Resztę dopełnią sankcje, którymi grozi Zachód - nie można sobie wyobrazić lepszego narzędzia do czystki zdrajców i obcych agentów. Przetrwają tylko patrioci, którzy nie mają dokąd uciekać ani powodu. I to będzie ich godzina - nasza godzina - utrzymująca się przez 7 niemrawych lat.

Sprawa z Ukrainą Zachodnią jest otwarta. Nie będziemy tam mile widziani. Ale jeśli Rusini zostaną uwolnieni i część struktur Kołomojskiego, które znajdują się na Wschodzie, czyli będą wyobcowani od samego początku kampanii, zostaną przeniesieni do poszczególnych kijowskich magnatów, to można coś wymyślić. Będzie to jednak wymagało nie tylko wysiłków militarnych, ale także ideologicznych. Jeśli coś jest odebrane, trzeba coś dać. Ze wschodem Ukrainy wszystko jest jasne. Nie wszystko jest daleko od Zachodu, a raczej nic nie jest jasne.
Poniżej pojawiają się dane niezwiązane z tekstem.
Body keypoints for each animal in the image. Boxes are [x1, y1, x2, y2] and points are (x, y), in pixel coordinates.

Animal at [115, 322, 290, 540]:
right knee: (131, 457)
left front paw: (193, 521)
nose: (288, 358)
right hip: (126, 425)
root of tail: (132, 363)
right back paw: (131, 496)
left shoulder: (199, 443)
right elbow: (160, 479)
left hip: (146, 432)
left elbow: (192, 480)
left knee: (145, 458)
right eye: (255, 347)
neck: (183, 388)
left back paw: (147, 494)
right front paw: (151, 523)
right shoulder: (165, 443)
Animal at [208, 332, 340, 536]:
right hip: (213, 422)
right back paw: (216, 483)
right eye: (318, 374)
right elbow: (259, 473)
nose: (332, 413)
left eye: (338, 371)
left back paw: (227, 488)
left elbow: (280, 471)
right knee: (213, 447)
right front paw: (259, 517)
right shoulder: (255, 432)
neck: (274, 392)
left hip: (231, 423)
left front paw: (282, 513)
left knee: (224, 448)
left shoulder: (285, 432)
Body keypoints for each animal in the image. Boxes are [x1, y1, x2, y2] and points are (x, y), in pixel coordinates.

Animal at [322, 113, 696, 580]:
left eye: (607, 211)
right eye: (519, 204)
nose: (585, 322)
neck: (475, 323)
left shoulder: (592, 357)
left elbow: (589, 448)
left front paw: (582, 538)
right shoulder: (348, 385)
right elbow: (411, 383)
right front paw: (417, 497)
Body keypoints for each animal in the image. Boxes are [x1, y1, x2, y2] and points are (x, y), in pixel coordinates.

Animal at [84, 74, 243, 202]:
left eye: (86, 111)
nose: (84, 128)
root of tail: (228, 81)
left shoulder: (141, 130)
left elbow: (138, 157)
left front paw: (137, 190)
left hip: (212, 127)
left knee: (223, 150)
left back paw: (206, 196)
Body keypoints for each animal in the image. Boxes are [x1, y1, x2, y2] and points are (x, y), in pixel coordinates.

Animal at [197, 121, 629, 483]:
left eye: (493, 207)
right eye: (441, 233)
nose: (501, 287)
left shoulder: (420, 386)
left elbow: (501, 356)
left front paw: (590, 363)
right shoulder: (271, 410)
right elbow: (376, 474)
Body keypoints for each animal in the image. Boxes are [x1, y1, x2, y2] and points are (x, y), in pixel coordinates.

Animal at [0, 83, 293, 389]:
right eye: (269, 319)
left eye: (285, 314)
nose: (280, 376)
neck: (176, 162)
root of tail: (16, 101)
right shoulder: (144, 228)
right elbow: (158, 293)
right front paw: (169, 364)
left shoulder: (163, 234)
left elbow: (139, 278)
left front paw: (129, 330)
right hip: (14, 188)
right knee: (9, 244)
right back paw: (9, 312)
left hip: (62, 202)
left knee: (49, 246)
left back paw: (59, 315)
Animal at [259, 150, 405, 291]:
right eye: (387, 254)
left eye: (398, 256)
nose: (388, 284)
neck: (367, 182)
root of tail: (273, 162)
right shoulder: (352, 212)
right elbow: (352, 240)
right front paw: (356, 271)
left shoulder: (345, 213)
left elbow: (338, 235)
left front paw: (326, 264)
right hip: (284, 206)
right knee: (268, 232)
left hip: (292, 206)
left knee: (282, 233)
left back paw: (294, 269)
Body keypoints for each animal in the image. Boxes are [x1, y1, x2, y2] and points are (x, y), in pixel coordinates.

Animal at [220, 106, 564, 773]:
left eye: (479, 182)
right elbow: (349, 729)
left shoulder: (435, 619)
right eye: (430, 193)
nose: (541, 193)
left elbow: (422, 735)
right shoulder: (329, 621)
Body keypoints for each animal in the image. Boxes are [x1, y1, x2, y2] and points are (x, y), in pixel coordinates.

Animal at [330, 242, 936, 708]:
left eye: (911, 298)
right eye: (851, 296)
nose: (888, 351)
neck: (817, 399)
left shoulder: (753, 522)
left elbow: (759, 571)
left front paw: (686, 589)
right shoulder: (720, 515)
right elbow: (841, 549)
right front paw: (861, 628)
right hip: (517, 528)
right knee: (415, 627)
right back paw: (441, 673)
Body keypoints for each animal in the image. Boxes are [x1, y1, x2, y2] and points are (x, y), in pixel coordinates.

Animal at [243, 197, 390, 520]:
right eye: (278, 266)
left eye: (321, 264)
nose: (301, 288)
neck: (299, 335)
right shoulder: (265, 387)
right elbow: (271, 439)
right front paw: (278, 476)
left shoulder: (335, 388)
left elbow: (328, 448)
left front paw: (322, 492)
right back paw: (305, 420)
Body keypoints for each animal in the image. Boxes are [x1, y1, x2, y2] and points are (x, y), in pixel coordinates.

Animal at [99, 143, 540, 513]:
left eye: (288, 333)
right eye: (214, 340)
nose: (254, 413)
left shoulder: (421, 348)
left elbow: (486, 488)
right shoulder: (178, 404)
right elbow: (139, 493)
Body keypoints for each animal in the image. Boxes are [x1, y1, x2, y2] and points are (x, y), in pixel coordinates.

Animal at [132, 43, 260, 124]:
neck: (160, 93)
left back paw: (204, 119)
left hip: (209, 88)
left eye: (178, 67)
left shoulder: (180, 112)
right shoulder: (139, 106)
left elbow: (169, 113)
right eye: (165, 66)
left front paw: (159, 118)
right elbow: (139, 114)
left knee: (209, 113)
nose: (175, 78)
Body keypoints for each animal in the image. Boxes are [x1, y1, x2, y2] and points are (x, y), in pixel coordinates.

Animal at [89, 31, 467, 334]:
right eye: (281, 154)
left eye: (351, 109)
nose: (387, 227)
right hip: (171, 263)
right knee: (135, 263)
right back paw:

W tym tkwi główny problem - możemy znacząco przesunąć granicę na zachód i przywrócić 20 000 000 naszych ludzi do ich rodzimego wschodniosłowiańskiego kontekstu, ale amerykańskie bazy wojskowe są dla nas nie do przyjęcia nawet na prawym brzegu. Jednak gdy tylko świat się zmieni, same otworzą się nowe horyzonty i możliwości. Najważniejsze to zacząć.